Ntegerej’Imana’s mother gave birth to one of her four children along a roadside as she tried to walk to the hospital, he said. Two children were born at home, but died as infants at the ages 3 months and 2 weeks, largely because of inadequate medical treatment and supplies.

Ntegerej’Imana, 36, was the only one who was born in a hospital.

“I think he got their attention when he said his mother had to walk 15 miles to give birth to him,” the Rev. Joseph Mirro, pastor of St. Anthony’s, said of parishioners.

Ntegerej’Imana said he does not want to go back to parishioners to ask for more money because they already have given so much. He and Mirro are trying to figure out where to go next. They think they will need at least $100,000 to supply the clinic.

There is no electricity in the region, so a solar panel system must be purchased to provide energy. There is no running water or paved roads. Vehicles are scarce.

The project to raise money for building the clinic ignited enthusiasm in the 4,000-family parish. Children raised about $30,000 of the total through car washes, bake sales, basketball tournaments, walk-a-thons, bottle collections, extra chores at home and other activities, said Patricia Seibert, coordinator of religious education for the parish.

“I think it is phenomenal,” said one parent, Kathleen Murray. “After the children saw the presentation . . . and realized that if you get sick you have to be carried on a straw, sort of like a gurney to the hospital many, many miles . . . I think that was a real eye-opener for them.”

“We thought this project was so phenomenal because we could actually help his community while he is up in East Northport helping us,” she said, referring to Ntegerej’Imana.

Murray’s son, Brendan, now 13, raised $3,200 himself, the bulk of it a $3,000 donation from his grandmother.
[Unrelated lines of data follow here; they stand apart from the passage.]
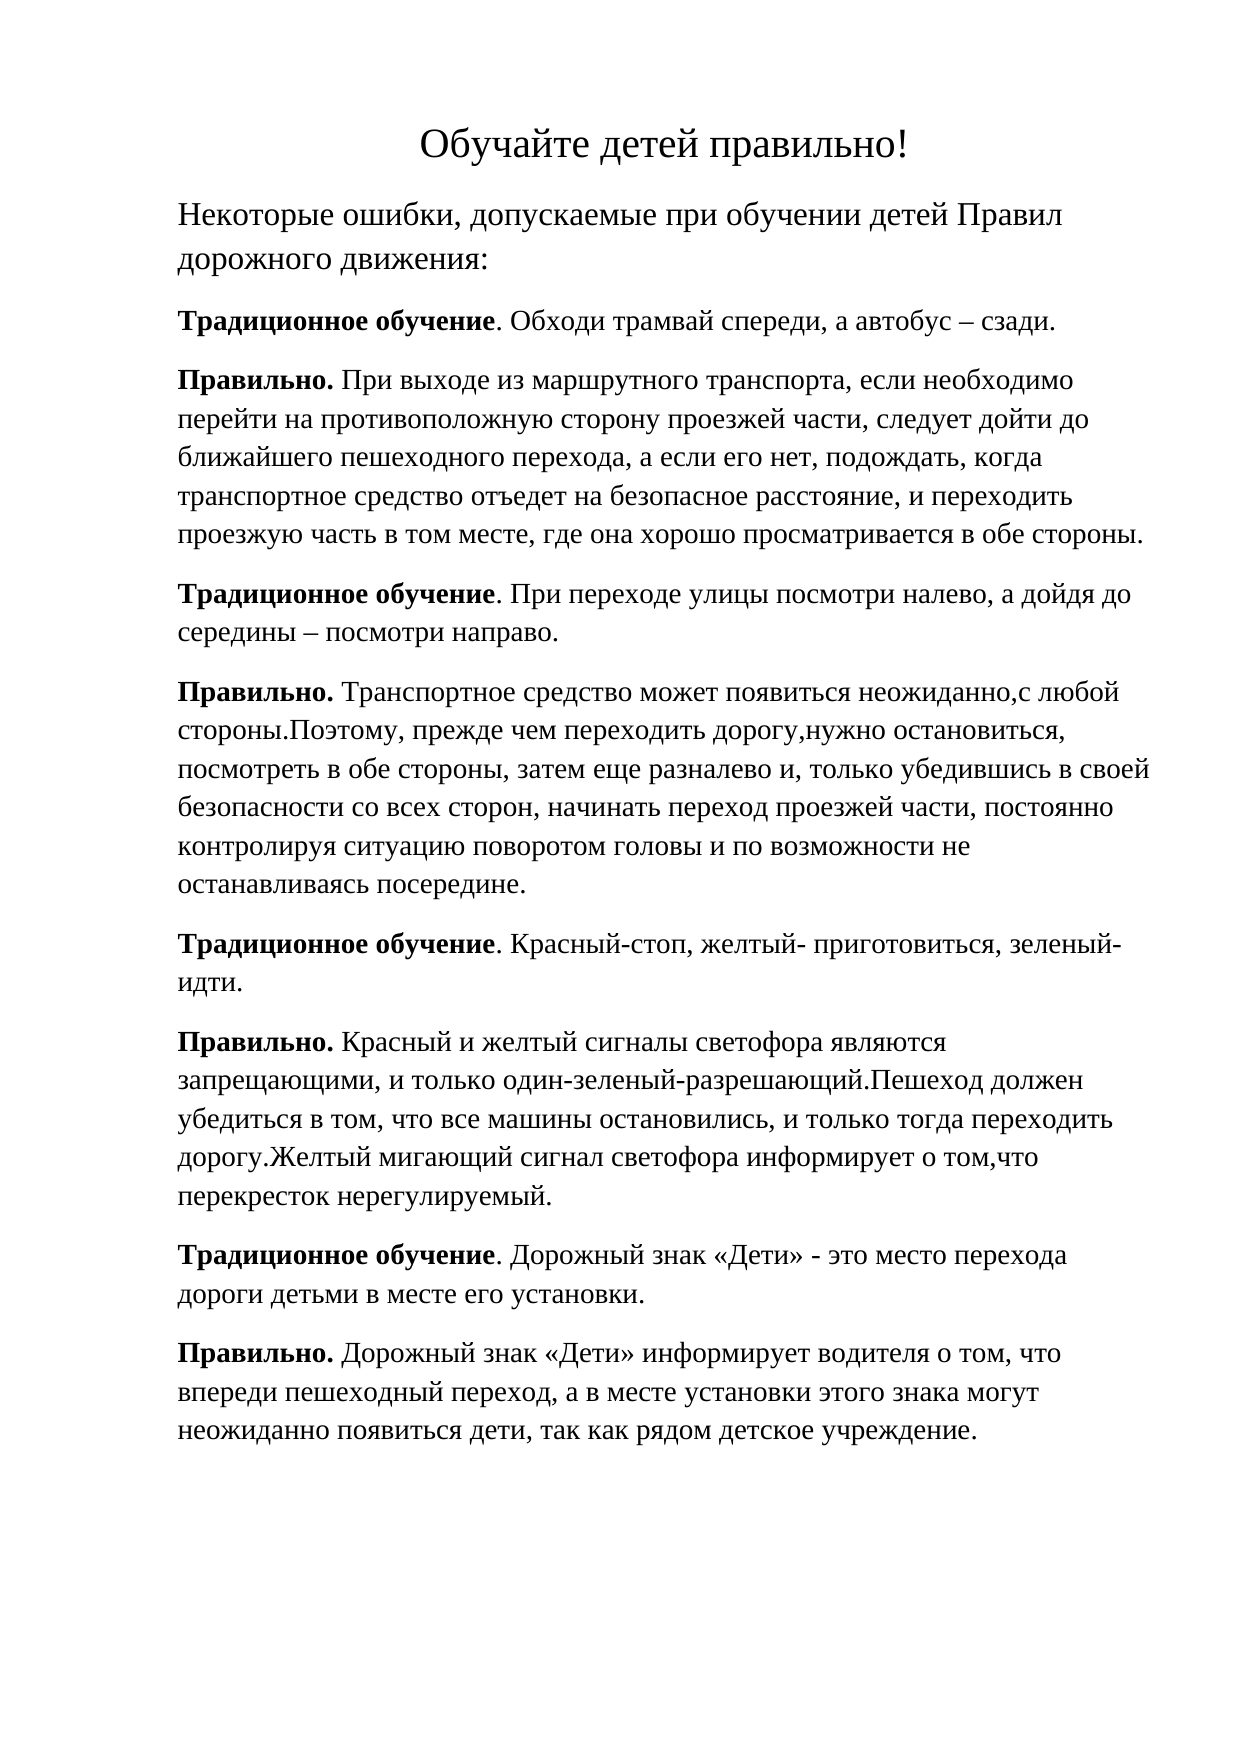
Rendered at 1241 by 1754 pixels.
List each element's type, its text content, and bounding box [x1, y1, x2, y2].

text Обучайте детей правильно! [177, 118, 1152, 166]
text Правильно. При выходе из маршрутного транспорта, если необходимо перейти на противоположную сторону проезжей части, следует дойти до ближайшего пешеходного перехода, а если его нет, подождать, когда транспортное средство отъедет на безопасное расстояние, и переходить проезжую часть в том месте, где она хорошо просматривается в обе стороны. [177, 362, 1152, 550]
text Правильно. Дорожный знак «Дети» информирует водителя о том, что впереди пешеходный переход, а в месте установки этого знака могут неожиданно появиться дети, так как рядом детское учреждение. [177, 1335, 1152, 1446]
text Традиционное обучение. Дорожный знак «Дети» - это место перехода дороги детьми в месте его установки. [177, 1237, 1152, 1309]
text Правильно. Транспортное средство может появиться неожиданно,с любой стороны.Поэтому, прежде чем переходить дорогу,нужно остановиться, посмотреть в обе стороны, затем еще разналево и, только убедившись в своей безопасности со всех сторон, начинать переход проезжей части, постоянно контролируя ситуацию поворотом головы и по возможности не останавливаясь посередине. [177, 674, 1152, 900]
text Некоторые ошибки, допускаемые при обучении детей Правил дорожного движения: [177, 194, 1152, 276]
text Традиционное обучение. При переходе улицы посмотри налево, а дойдя до середины – посмотри направо. [177, 576, 1152, 648]
text Правильно. Красный и желтый сигналы светофора являются запрещающими, и только один-зеленый-разрешающий.Пешеход должен убедиться в том, что все машины остановились, и только тогда переходить дорогу.Желтый мигающий сигнал светофора информирует о том,что перекресток нерегулируемый. [177, 1024, 1152, 1212]
text Традиционное обучение. Обходи трамвай спереди, а автобус – сзади. [177, 303, 1152, 337]
text Традиционное обучение. Красный-стоп, желтый- приготовиться, зеленый-идти. [177, 926, 1152, 998]
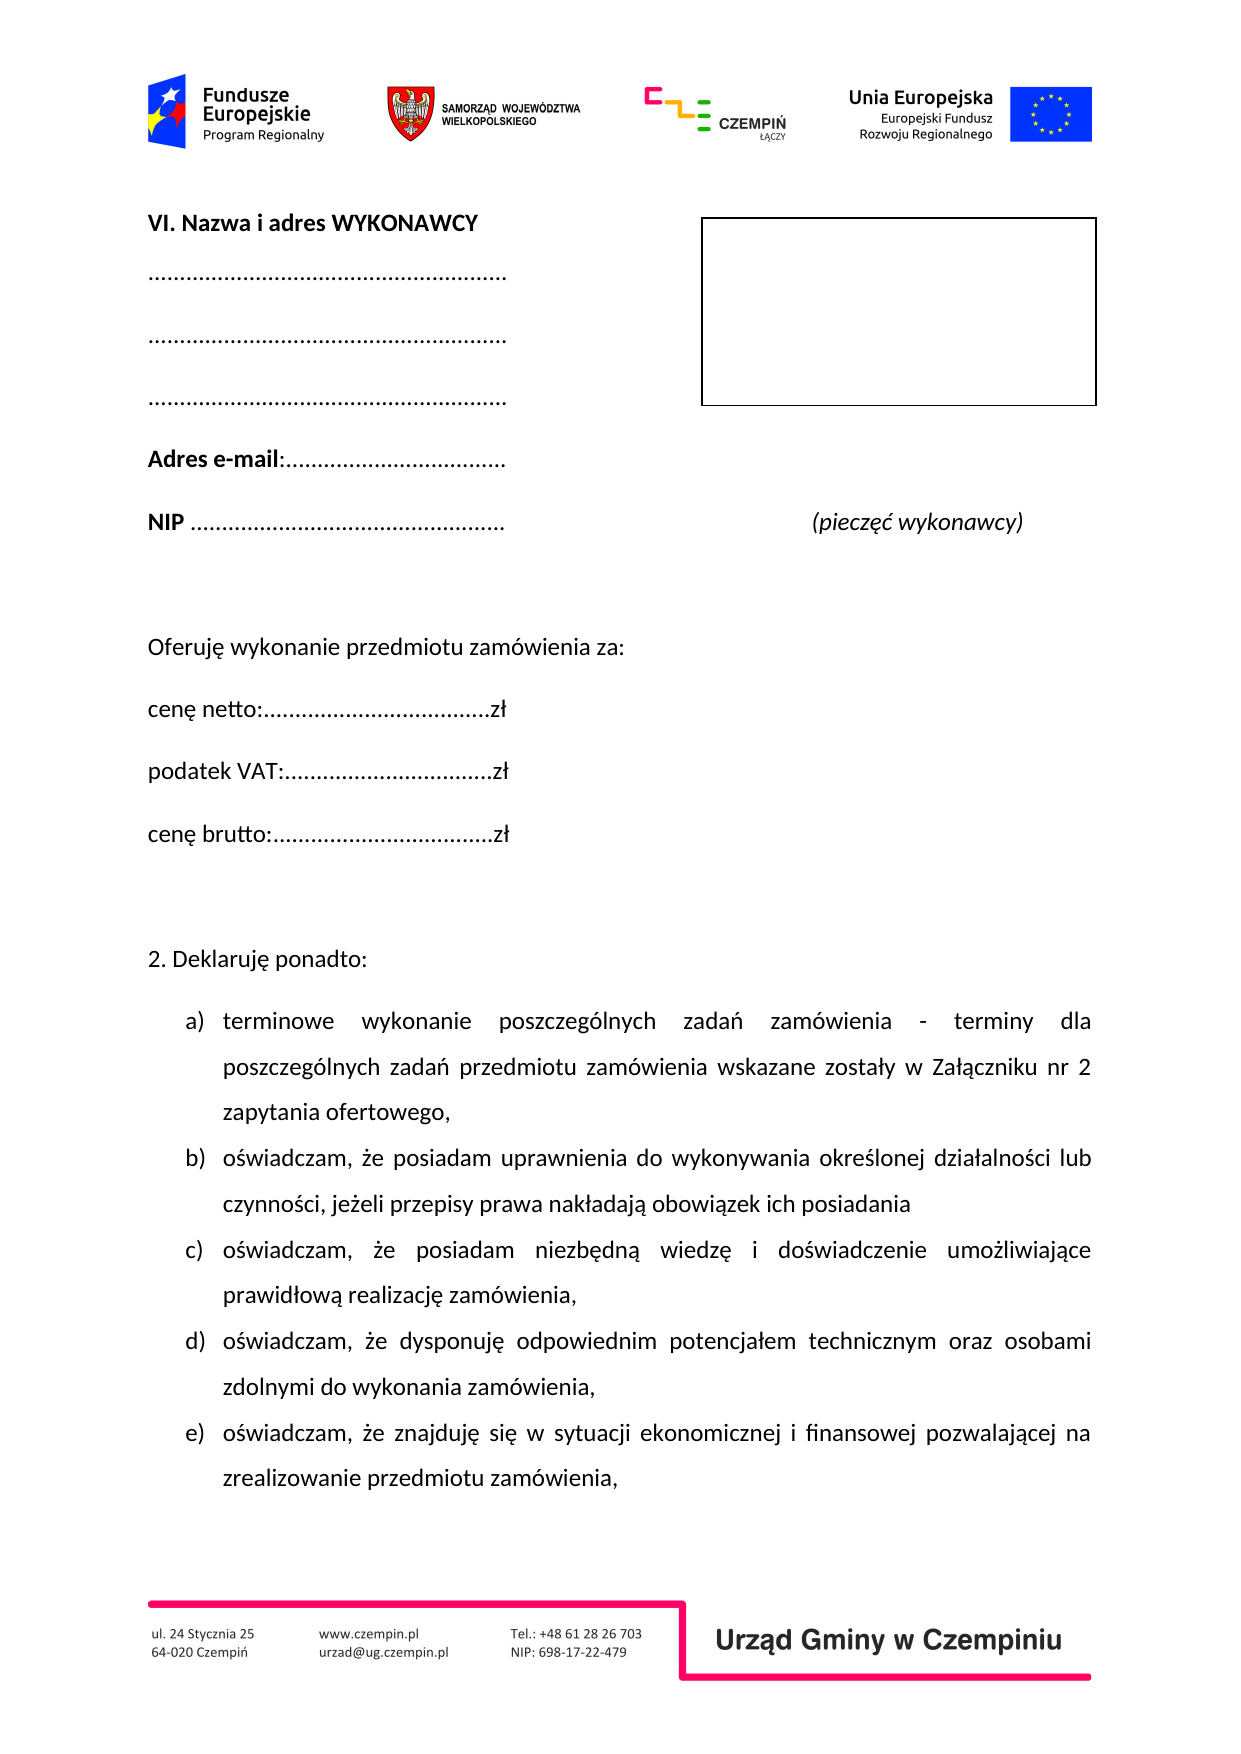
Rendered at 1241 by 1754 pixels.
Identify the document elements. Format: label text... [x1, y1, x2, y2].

The rest he raised through the walk-a-thon.

“I really thought that that project was just amazing,” Brendan said. “I really like that he was going back to his roots and helping his community, because that is what the church is all about, right?”

Ntegerej’Imana studied at the Seminary of the Immaculate Conception in Huntington, partly through a scholarship provided by the Diocese of Rockville Centre. He is scheduled to return to his homeland in 2019 and dreams of having the clinic furnished by then.

He said the parish’s fundraising campaign “was just very humbling to me.”

“I felt I had no words to express our gratitude. It showed me this was a true act of charity,” he said. “They just loved to help these poor people.”